Et je me chargerois du soin de le défendre.

Nos voisins sont plus hardis, & par conséquent plus grands que nous dans cette partie. On voit sur le théatre de Londres Barnweld chargé de pesantes chaînes, se rouler avec son ami sur le pavé de la prison, étroitement serrés l’un dans les bras de l’autre ; leurs larmes, leurs sanglots, leurs embrassemens, sont l’expression de leur douleur.

Mais dans cette partie, comme dans toutes les autres, pour encourager & les auteurs & les acteurs à chercher les grands effets, & à risquer ce qui peut les produire, il faut un public sérieux, éclairé, sensible, & qui porte au théatre de Cinna un autre esprit qu’à ceux d’Arlequin & de Gille.

La maniere de s’habiller au théatre, contribue plus qu’on ne pense à la vérité & à l’énergie de l’action ; mais nous nous proposons de toucher cette partie avec celle des décorations. Voyez Décoration. Cet article est de M. Marmontel.

Déclamation des Anciens, (Littérature.) L’article qui suit nous a été communiqué par M. Duclos de l’académie des Inscriptions & Belles-Lettres, l’un des quarante de l’Académie françoise, & Historiographe de France. On y reconnoîtra la pénétration, les connoissances & la droiture d’esprit que cet objet épineux exigeoit, & qui se font remarquer dans tous les ouvrages que M. Duclos a publiés : elles y sont souvent réunies à beaucoup d’autres qualités qui paroîtroient déplacées dans cet article ; car il est un ton propre à chaque matiere.

De l’art de partager l’action théatrale, qu’on prétend avoir été en usage chez les Romains. Il seroit difficile de ne pas reconnoître la supériorité de nos ouvrages dramatiques sur ceux même qui nous ont servi de modeles ; mais comme on ne donne pas volontiers à ses contemporains des éloges sans restriction, on prétend que les anciens ont eu des arts que nous ignorons, & qui contribuoient beaucoup à la perfection du genre dramatique. Tel étoit, dit-on, l’art de partager l’action théatrale entre deux acteurs, de maniere que l’un faisoit les gestes dans le tems que l’autre récitoit. Tel étoit encore l’art de noter la déclamation.
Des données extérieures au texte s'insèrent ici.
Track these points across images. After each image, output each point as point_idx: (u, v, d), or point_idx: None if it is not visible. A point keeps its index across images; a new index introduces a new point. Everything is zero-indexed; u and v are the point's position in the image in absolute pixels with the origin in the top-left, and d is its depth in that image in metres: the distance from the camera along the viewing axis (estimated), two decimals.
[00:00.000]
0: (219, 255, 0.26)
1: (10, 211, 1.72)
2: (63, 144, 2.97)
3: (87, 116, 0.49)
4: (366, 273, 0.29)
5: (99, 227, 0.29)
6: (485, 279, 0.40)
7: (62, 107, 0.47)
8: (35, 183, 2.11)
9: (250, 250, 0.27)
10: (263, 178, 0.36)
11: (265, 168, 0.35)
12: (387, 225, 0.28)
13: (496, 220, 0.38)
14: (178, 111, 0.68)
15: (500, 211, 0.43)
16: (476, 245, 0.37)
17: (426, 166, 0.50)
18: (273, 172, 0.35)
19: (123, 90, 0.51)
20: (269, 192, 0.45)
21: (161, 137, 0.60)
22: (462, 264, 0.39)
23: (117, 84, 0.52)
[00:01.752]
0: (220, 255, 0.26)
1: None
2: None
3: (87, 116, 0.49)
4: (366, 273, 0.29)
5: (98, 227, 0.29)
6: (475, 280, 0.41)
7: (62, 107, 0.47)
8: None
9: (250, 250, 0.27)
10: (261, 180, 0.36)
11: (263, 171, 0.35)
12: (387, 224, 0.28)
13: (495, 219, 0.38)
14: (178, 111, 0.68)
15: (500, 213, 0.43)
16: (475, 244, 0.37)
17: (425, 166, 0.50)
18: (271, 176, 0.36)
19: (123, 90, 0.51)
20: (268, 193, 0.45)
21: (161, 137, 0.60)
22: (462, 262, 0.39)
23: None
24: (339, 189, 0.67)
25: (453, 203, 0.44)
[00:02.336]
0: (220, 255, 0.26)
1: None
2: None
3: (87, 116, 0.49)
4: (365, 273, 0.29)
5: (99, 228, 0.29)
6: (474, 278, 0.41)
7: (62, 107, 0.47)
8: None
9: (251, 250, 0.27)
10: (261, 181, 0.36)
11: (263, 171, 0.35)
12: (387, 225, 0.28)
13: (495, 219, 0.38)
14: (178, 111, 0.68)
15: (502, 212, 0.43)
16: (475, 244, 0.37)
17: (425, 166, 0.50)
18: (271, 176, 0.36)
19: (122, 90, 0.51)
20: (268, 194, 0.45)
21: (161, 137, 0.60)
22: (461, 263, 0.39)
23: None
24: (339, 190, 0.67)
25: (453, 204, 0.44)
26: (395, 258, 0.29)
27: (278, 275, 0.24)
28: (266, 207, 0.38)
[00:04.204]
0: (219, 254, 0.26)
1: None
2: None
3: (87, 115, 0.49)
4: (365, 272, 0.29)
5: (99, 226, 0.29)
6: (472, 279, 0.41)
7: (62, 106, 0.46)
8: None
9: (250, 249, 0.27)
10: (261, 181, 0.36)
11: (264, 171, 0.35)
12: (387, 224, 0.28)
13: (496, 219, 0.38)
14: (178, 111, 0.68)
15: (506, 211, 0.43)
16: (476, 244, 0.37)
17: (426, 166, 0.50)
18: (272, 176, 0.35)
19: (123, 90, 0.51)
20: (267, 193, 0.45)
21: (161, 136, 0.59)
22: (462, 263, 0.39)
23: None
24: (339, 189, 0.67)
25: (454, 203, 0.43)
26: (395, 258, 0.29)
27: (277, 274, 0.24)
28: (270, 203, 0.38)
Fixons l’état de la question, tâchons de l’éclaircir, c’est le moyen de la décider ; & commençons par ce qui concerne le partage de l’action.

Sur l’action partagée. L’action comprend la récitation & le geste ; mais cette seconde partie est si naturellement liée à la premiere, qu’il seroit difficile de trouver un acteur qui avec de l’intelligence & du sentiment, eût le geste faux. Les auteurs les plus attentifs au succès de leurs ouvrages, s’attachent à donner à leurs acteurs les tons, les inflexions, & ce qu’on appelle l’esprit du rôle. Si l’acteur est encore capable de s’affecter, de se pénétrer de la situation où il se trouve, c’est-à-dire s’il a des entrailles, il est alors inutile qu’il s’occupe du geste, qui suivra infailliblement : il seroit même dangereux qu’il y donnât une attention qui pourroit le distraire & le jetter dans l’affectation. Les acteurs qui gesticulent le moins, sont parmi nous ceux qui ont le geste le plus naturel. Les anciens pouvoient à la vérité avoir plus de vivacité & de variété dans le geste que nous n’en avons, comme on en remarque plus aux Italiens qu’à nous ; mais il n’est pas moins vrai que ce geste vif & marqué leur étant naturel, il n’exigeoit pas de leur part plus d’attention que nous n’en donnons au nôtre. On ne voit donc pas qu’il ait jamais

été nécessaire d’en faire un art particulier, & il eût été bisarre de le séparer de la récitation, qui peut seule le guider & le rendre convenable à l’action.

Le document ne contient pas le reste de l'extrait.